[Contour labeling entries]

━━━

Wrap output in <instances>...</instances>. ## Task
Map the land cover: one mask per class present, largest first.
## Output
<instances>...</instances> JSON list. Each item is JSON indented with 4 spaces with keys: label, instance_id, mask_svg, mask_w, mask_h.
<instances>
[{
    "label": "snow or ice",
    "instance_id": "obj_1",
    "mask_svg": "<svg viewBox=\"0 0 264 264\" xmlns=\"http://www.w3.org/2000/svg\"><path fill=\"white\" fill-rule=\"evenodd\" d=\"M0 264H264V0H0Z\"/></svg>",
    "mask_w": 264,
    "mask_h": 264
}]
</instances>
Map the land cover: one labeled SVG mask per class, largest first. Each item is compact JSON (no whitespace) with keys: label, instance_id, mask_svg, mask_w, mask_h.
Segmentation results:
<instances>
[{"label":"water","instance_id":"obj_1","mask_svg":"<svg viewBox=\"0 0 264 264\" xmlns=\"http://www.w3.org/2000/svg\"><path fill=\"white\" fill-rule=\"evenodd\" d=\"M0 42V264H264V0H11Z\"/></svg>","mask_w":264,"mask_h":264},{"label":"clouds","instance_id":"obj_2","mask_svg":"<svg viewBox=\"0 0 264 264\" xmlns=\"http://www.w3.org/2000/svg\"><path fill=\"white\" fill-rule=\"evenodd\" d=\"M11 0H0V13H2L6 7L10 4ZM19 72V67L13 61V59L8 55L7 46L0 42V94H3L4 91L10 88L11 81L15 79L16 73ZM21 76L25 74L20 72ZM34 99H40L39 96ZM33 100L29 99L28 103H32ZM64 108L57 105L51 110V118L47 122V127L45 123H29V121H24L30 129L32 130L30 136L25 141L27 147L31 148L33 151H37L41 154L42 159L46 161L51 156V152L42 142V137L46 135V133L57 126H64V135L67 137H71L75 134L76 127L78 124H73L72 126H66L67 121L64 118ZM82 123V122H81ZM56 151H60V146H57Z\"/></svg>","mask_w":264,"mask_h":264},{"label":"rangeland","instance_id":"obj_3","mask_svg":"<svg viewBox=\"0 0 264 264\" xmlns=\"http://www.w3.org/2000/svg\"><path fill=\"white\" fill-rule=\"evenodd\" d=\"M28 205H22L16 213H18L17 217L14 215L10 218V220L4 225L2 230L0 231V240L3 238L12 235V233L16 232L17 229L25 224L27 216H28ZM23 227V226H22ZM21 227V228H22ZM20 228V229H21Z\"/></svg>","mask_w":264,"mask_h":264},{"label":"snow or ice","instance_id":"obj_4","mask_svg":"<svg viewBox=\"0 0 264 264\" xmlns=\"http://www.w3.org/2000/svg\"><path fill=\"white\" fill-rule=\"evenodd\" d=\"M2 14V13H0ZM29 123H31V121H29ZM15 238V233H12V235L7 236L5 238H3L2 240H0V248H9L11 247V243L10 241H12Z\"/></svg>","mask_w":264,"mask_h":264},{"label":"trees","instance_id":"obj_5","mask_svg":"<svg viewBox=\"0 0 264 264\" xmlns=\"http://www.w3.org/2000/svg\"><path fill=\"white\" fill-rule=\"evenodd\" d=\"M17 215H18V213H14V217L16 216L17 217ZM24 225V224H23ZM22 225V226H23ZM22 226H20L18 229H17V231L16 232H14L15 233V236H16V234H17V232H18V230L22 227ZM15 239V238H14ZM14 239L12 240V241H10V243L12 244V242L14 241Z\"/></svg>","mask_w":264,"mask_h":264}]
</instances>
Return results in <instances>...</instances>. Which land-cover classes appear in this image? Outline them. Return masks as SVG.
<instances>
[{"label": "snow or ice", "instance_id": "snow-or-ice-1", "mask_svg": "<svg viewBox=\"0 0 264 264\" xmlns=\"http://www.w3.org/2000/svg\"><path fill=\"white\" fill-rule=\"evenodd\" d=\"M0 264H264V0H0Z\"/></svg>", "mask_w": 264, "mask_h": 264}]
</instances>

━━━

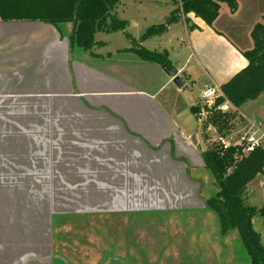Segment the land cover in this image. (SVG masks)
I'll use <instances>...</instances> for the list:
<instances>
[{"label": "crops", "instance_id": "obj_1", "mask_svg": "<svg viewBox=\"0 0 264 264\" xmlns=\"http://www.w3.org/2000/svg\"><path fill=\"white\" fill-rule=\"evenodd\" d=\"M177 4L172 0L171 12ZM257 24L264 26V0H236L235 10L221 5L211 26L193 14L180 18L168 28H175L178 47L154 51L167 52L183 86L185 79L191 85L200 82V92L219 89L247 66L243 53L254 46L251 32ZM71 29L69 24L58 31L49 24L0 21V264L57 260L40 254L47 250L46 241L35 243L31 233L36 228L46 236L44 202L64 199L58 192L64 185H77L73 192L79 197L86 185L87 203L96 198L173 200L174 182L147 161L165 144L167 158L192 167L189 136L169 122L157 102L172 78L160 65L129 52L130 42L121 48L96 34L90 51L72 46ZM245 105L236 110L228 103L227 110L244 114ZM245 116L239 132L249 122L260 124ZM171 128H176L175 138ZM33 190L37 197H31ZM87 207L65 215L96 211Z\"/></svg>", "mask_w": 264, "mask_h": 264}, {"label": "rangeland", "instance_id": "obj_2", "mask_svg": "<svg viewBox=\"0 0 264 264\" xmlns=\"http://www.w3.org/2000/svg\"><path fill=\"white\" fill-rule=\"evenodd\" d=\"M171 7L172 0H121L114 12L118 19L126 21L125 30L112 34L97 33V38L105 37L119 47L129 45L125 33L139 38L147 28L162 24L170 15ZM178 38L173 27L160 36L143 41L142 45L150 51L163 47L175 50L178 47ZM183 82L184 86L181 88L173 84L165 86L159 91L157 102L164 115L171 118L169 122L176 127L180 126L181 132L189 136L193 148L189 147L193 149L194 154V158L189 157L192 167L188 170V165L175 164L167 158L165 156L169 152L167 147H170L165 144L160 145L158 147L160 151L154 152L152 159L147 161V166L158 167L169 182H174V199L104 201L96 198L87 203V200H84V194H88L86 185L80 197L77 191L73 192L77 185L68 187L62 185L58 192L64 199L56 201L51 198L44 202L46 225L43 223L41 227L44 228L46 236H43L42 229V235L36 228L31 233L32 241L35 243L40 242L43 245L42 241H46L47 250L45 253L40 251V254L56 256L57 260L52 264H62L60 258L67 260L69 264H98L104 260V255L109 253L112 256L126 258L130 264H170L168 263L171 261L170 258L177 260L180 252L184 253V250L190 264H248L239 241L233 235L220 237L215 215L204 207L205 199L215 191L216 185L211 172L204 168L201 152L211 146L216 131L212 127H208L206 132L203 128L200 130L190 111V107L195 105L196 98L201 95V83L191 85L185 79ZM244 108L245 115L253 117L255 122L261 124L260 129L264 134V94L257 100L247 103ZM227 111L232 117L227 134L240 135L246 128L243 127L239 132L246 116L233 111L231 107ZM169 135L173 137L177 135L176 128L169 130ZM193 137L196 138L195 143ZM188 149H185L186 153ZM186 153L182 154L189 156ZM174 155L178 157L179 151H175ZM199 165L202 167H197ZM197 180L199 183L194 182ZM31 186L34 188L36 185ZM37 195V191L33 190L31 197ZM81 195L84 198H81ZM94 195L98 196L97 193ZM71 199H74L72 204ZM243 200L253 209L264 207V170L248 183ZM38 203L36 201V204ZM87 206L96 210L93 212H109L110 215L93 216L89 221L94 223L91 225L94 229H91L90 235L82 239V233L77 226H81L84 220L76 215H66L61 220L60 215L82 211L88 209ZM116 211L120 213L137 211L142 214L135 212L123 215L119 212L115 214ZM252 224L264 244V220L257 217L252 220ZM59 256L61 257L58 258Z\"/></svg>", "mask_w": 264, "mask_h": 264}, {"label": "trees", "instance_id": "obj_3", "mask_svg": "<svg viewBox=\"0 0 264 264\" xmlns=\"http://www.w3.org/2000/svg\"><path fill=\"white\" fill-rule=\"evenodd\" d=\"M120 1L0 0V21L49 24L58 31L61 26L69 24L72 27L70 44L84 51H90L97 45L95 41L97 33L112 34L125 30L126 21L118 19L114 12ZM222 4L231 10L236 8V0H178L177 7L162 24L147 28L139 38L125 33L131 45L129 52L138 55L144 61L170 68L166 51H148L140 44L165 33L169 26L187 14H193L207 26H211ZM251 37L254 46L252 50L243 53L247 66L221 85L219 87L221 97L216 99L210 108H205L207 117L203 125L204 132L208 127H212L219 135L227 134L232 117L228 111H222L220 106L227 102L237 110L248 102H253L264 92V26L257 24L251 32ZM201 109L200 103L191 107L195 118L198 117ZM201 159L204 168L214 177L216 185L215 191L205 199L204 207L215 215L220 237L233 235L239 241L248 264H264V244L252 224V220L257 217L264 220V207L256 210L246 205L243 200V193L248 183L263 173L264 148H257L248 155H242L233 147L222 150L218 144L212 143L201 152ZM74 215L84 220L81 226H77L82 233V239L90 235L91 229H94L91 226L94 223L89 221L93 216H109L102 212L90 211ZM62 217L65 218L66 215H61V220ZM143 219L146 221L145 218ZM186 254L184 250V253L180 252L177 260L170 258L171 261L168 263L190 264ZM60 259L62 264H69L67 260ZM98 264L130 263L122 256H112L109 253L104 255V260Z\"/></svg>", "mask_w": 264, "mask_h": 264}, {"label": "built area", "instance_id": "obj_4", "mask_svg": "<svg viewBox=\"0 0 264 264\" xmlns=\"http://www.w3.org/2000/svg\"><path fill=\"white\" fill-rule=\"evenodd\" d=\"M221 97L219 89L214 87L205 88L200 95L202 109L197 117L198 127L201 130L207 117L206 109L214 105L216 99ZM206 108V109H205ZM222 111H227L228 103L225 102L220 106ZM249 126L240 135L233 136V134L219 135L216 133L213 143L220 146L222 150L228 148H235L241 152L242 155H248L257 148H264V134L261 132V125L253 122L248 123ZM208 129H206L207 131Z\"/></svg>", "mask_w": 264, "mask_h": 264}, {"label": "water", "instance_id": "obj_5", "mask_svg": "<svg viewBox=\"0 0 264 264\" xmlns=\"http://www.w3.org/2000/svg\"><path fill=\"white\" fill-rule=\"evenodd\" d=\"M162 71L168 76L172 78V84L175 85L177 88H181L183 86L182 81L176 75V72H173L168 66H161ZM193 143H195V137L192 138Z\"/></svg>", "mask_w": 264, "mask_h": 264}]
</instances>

━━━

### REQUEST
Count the lines in the entries above that contain the string "list", matching case exactly. Reply with the number only.

### RESPONSE TO THIS TASK
2